Perdre du poids, gagner des fesses ou de la poitrine… Certains prennent des médicaments uniquement pour bénéficier de leurs effets secondaires. Une tendance problématique banalisée par les réseaux sociaux

Une enquête menée par 60 Millions de consommateurs dans son numéro de juin 2024 révèle un phénomène inquiétant : l’utilisation croissante de médicaments hors de leur indication principale, notamment pour des raisons esthétiques, encouragée par les réseaux sociaux. Bien que cette pratique semble inoffensive, elle présente des risques considérables pour la santé publique. Cet article explore cette problématique en détaillant les dangers et les conséquences liés à ces détournements.

Quand l’indication initiale est dévoyée

Les analogues du GLP-1, tels que l’Ozempic et le Wegovy, initialement développés pour traiter le diabète de type 2, sont désormais largement utilisés pour perdre du poids. En stimulant la production d’insuline, ces médicaments favorisent la sensation de satiété, permettant ainsi une perte de poids significative, pouvant aller jusqu’à 15 %. Cependant, ces médicaments, qui sont parfois prescrits illégalement ou obtenus via des ordonnances falsifiées, sont aujourd’hui utilisés par des personnes non diabétiques dans un but purement esthétique.

Le phénomène a pris de l’ampleur en 2022, encouragé par les réseaux sociaux où les célébrités vantent leurs effets minceur. Cependant, cette banalisation entraîne un usage détourné, souvent sans la moindre surveillance médicale, augmentant ainsi les risques pour les utilisateurs.

Peu d’informations sur les risques

Malgré la popularité croissante de ces médicaments, les informations concernant les risques liés à leur usage détourné restent insuffisantes. Les effets secondaires rapportés incluent des troubles gastro-intestinaux, des douleurs abdominales, de la fatigue, des palpitations cardiaques, et même des chutes de cheveux. Le professeur Jean-Luc Faillie, pharmacologue au CHU de Montpellier, souligne l’importance de la pharmacovigilance, bien que les données actuelles soient encore limitées en Europe.

Les risques sont d’autant plus préoccupants que ces médicaments peuvent également causer des effets graves tels que la pancréatite aiguë, des troubles hépatiques, et possiblement un cancer de la thyroïde. Aux États-Unis, ces dangers sont clairement stipulés, mais en Europe, les avertissements sont encore trop rares.

Un détournement encouragé par les réseaux sociaux

L’usage détourné de médicaments ne se limite pas aux analogues du GLP-1. Le Périactine, un antihistaminique autrefois prescrit pour des allergies, est devenu une tendance sur TikTok pour ses effets secondaires sur la prise de poids. Cette pratique a entraîné une surveillance accrue de l’ANSM, mettant en garde contre les effets indésirables tels que la somnolence ou la rétention d’eau.

Ce phénomène n’est pas sans conséquences pour les véritables patients.
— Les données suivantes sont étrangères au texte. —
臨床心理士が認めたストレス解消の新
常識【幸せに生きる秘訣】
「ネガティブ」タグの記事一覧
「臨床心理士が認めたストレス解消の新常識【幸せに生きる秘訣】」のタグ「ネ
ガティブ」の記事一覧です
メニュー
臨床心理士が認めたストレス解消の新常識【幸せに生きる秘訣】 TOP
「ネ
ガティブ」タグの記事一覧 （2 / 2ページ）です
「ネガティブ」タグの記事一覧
La forte demande, alimentée par l’engouement des réseaux sociaux, a provoqué une pénurie de ces médicaments, pénalisant ainsi les personnes qui en ont réellement besoin pour traiter des maladies chroniques.

Les effets secondaires pour les vrais malades

L’usage détourné de médicaments a des répercussions directes sur les patients diabétiques pour lesquels ces traitements sont essentiels. Paradoxalement, ces médicaments conçus pour aider les malades à perdre du poids peuvent, chez les non-malades, conduire à une prise de poids due à une mauvaise observance du traitement.

De plus, certains traitements pour le diabète de type 1 peuvent aggraver les complications de la maladie, comme l’acidocétose, en raison d’une utilisation inappropriée par des personnes non-diabétiques. Les professionnels de la santé soulignent l’importance de respecter les prescriptions médicales et de ne pas céder à l’effet de mode des médicaments coupe-faim.

Garder du recul sur la prescription

Le Dr Jean-Pierre Thierry, conseiller médical de France Assos Santé, rappelle que chaque prescription doit faire l’objet d’une évaluation rigoureuse du rapport bénéfice/risque. Il insiste sur le fait que les traitements qui favorisent la prise de poids ou présentent des effets secondaires importants ne doivent être prescrits que si leur impact sur la santé du patient est positif et indispensable.

Conclusion

Le détournement de médicaments à des fins esthétiques ou pour des raisons de confort personnel est une pratique dangereuse qui peut entraîner des conséquences graves pour la santé. Il est essentiel de sensibiliser le public aux risques associés et de renforcer les contrôles pour éviter que ces dérives ne mettent en péril la vie des patients qui en dépendent véritablement pour leur santé. Le respect strict des prescriptions médicales et une vigilance accrue des autorités sanitaires sont indispensables pour prévenir ces abus.